Slovak archbishop (born 1933)

Ján Sokol (born 9 October 1933) is a Slovak archbishop and former Archbishop of Trnava and Bratislava.

==Life==
Sokol was born in Jacovce, Topoľčany District. He studied at a grammar school in Topoľčany and studied theology and philosophy in Bratislava, before being ordained as a priest in 1957. He was subsequently a chaplain in Šurany (1957–58), Levice (1958–60), Bratislava-Nové Mesto (1960–66) and Štúrovo (1966–68). From 1968 to 1970 he was a prefect at a Catholic seminary in Bratislava, before working again as a chaplain in Sereď in 1970–71, and was a dean there until 1975.

He was appointed Apostolic Administrator of the Archdiocese of Trnava in 1987, and appointed as a titular bishop of Luni in May 1988 and consecrated bishop in June 1988 in the St. John the Baptist Cathedral in Trnava. He became Archbishop of Trnava in 1989 and Archbishop of Bratislava and Trnava in 1995.

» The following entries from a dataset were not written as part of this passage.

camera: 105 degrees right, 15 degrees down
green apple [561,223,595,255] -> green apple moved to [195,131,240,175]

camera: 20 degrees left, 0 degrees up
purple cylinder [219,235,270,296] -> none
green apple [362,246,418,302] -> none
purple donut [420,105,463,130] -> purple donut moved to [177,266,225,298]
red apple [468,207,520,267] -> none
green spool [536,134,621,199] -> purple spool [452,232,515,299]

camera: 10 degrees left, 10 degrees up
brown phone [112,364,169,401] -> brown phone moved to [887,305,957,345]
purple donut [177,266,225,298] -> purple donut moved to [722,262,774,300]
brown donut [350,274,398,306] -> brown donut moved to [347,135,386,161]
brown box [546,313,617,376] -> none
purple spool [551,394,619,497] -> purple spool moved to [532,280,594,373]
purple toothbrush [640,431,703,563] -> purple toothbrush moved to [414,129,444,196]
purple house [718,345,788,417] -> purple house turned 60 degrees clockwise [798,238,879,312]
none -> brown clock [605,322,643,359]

On 14 February 2008, Pope Benedict XVI appointed him as the Archbishop of the newly reformed Archdiocese of Trnava, which remained an Archdiocesis despite no longer being metropolitan. In accordance with the canon law, upon reaching 75 years of age, he requested to be released from his office. Pope Benedict XVI named Róbert Bezák as his successor on 18 April 2009.

==Controversy==
Ján Sokol is listed as having cooperated with the former Communist Czechoslovak secret police, according to the documents from Ústav pamäti národa (ÚPN, Nation's Memory Institute), however, he denied any cooperation. He is also criticized for praising Jozef Tiso, the president of Slovakia from 1939 to 1945. Tiso's government was responsible for the deportation of Jews from Slovakia.